While M'Gonigle is heartened by all this, he is far from satisfied.

"When you read the papers it's all talk, talk, talk, talk. Not solutions really. Not enough really thoughtful discussion of what do we have to do?" M'Gonigle says.

M'Gonigle has an extensive background in environmental activism.

He was co-founder of Greenpeace International in the mid-1970s. The group's work led to an international moratorium on commercial whaling. M'Gonigle was also a founding co-director of the Sierra Legal Defence Fund.

While he was chair of Greenpeace Canada, M'Gonigle started the Greenpeace forest campaign in 1990.

These days he teaches political ecology and green legal theory at the Project on Ecological Governance at the University of Victoria, a program he recently founded. He has under-grad and graduate degrees in economics and law from the University of British Columbia, the London School of Economics, the University of Toronto and Yale.

When he comes to the University of Waterloo next week for a public lecture, M'Gonigle will draw heavily on a book he published last summer called Planet U: Sustaining the World, Reinventing the University.

All universities can play a much larger role in moving their local regions to more sustainable strategies in transportation, energy and planning, M'Gonigle says.

"The university can be a catalyst for local change. We haven't explored that nearly as much as we could," he says.

In March the University of Waterloo will hold a referendum on whether a bus pass for all students will be provided automatically. That would add $41 per semester to their student fees, plus an administrative fee tacked on by the students' union. All involved can expect a rebuke from M'Gonigle, who can't believe the issue is even up for a vote.

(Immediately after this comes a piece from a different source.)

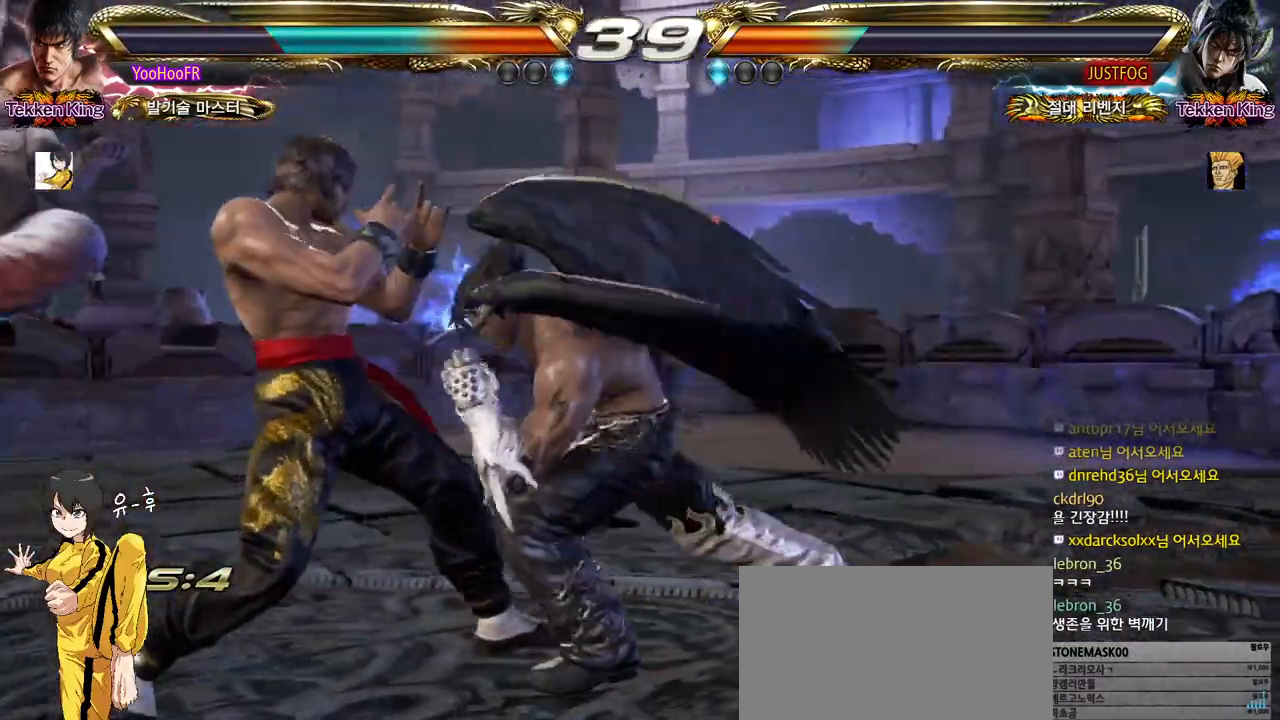
{"buttons": [], "left_stick": "center", "events": [[250, "left_stick", "center"]]}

"Waterloo doesn't have a bus pass? Are you serious? Oh my God, that's good to know," he says. "They should have bus passes. They should have a sustainability office and a sustainability co-ordinator."

There is a continentwide movement for sustainable universities, and M'Gonigle holds up Yale as an example. M'Gonigle knows that school well, having earned two law degrees there -- a master's and a doctorate.

"Every university should have a vice-president of planning, innovation and sustainability. A vice-president who basically takes direction from the community and brings it into the university. That's the radical type of change I am talking about," M'Gonigle says.

Higher education is the most important industry on the planet, but it is also one of the most unaccountable.
The movement for a sustainable university intends to change that, he says.


Graphic: Submitted Photo; "When the economy starts to slide, concern for the environment slides," Michael M'Gonigle says.

Greenpeace International founder Michael M'Gonigle will speak at the University of Waterloo.
Tuesday, Feb. 6, at 7 p.m.
At the Festival Room, South Campus Hall.
He'll give a lecture called The Planetary University as a Catalyst for Local/Regional Sustainability.